In his longstanding group work with Blue Mountain and in his subsequent solo efforts, Cary Hudson has always reflected his Mississippi upbringing in some form or fashion, whether by musical inference, turn of phrase or rural perspective. On "Mississippi Moon," his latest solo album, Hudson translates the title conceptually and literally; the album was recorded in Hudson's home state, produced by fellow homeboy and former Squirrel Nut Zipper James "Jimbo" Mathus and realized during three full moon cycles last summer.
With all that Magnolia State mojo hanging in the air, it's tempting to imagine that Hudson might work out some of his Delta roots on "Mississippi Moon." Alas, it's not to be. The album starts off with loping folk of Long Lost Friend, which melodically skirts the edges of Dr.

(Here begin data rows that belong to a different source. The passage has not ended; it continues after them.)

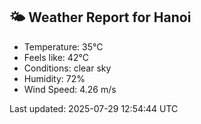 <!-- WEATHER-START -->
## 🌤 Weather Report for Hanoi

- Temperature: 35°C
- Feels like: 42°C
- Conditions: clear sky
- Humidity: 72%
- Wind Speed: 4.26 m/s

Last updated: 2025-07-29 12:54:44 UTC
<!-- WEATHER-END -->

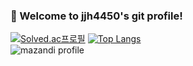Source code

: ### 👋 Welcome to jjh4450's git profile!

<!--[![Hits](https://hits.seeyoufarm.com/api/count/incr/badge.svg?url=https%3A%2F%2Fm.blog.naver.com%2Fdlaxodud2388%2F222105311346&count_bg=%23555555&title_bg=%23555555&icon=pinboard.svg&icon_color=%23E7E7E7&title=day%2Ftota&edge_flat=false)](https://hits.seeyoufarm.com)-->

[![Solved.ac프로필](http://mazassumnida.wtf/api/v2/generate_badge?boj=jjh4450)](https://solved.ac/jjh4450)
[![Top Langs](https://github-readme-stats.vercel.app/api/top-langs/?username=jjh4450)](https://github.com/jjh4450/github-readme-stats)  
![mazandi profile](http://mazandi.herokuapp.com/api?handle=jjh4450&theme=dark)
<!--[![Anurag's GitHub stats](https://github-readme-stats.vercel.app/api?username=jjh4450)](https://github.com/jjh4450/github-readme-stats)
**jjh4450/jjh4450** is a ✨ _special_ ✨ repository because its `README.md` (this file) appears on your GitHub profile.

Here are some ideas to get you started:

- 🔭 I’m currently working on ...
- 🌱 I’m currently learning ...
- 👯 I’m looking to collaborate on ...
- 🤔 I’m looking for help with ...
- 💬 Ask me about ...
- 📫 How to reach me: ...
- 😄 Pronouns: ...
- ⚡ Fun fact: ...
-->
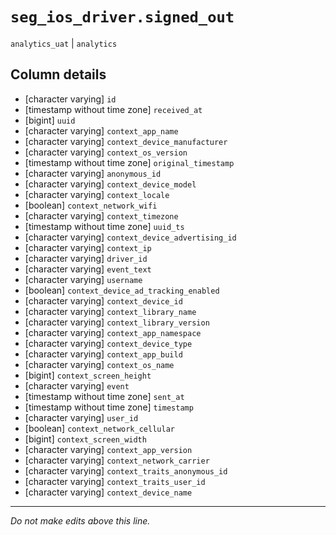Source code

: # `seg_ios_driver.signed_out`
`analytics_uat` | `analytics`

## Column details
* [character varying] `id`
* [timestamp without time zone] `received_at`
* [bigint]    `uuid`
* [character varying] `context_app_name`
* [character varying] `context_device_manufacturer`
* [character varying] `context_os_version`
* [timestamp without time zone] `original_timestamp`
* [character varying] `anonymous_id`
* [character varying] `context_device_model`
* [character varying] `context_locale`
* [boolean]   `context_network_wifi`
* [character varying] `context_timezone`
* [timestamp without time zone] `uuid_ts`
* [character varying] `context_device_advertising_id`
* [character varying] `context_ip`
* [character varying] `driver_id`
* [character varying] `event_text`
* [character varying] `username`
* [boolean]   `context_device_ad_tracking_enabled`
* [character varying] `context_device_id`
* [character varying] `context_library_name`
* [character varying] `context_library_version`
* [character varying] `context_app_namespace`
* [character varying] `context_device_type`
* [character varying] `context_app_build`
* [character varying] `context_os_name`
* [bigint]    `context_screen_height`
* [character varying] `event`
* [timestamp without time zone] `sent_at`
* [timestamp without time zone] `timestamp`
* [character varying] `user_id`
* [boolean]   `context_network_cellular`
* [bigint]    `context_screen_width`
* [character varying] `context_app_version`
* [character varying] `context_network_carrier`
* [character varying] `context_traits_anonymous_id`
* [character varying] `context_traits_user_id`
* [character varying] `context_device_name`

-------------------------------------------------------------------------------
*Do not make edits above this line.*
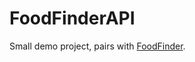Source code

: # FoodFinderAPI
Small demo project, pairs with [FoodFinder](https://github.com/briannarenni/FoodFinder).
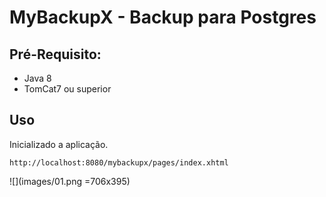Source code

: 
# MyBackupX - Backup para Postgres
## Pré-Requisito:

* Java 8
* TomCat7 ou superior


## Uso
Inicializado a aplicação.

    http://localhost:8080/mybackupx/pages/index.xhtml



![](images/01.png =706x395)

Hook's Cover of the Rolling Stone while trotting out every conceivable dead-friend lyrical cliché; it's an interesting track, but doesn't seem strong enough to bat lead off.
Mississippi Country Girl works a similar angle with similar results; at this point, there's more pop Americana shine than Deep South voodoo happening on "Mississippi Moon." Hudson comes close on the Appalachian-haunted Banks of Edisto, the tradition-tinged country blues of Hobo's Lullaby, the gritty swamp reverb of Velvet Elvis and the early electric Dylan hustle of Rockin' Blues and the heartland lope of Broke Down and Busted.
The performances here are all good and loose, befitting the sessions that spawned them, but Hudson might have done well to tighten up the actual songs first. Hudson has some great albums in his catalog, but "Mississippi Moon" is merely good.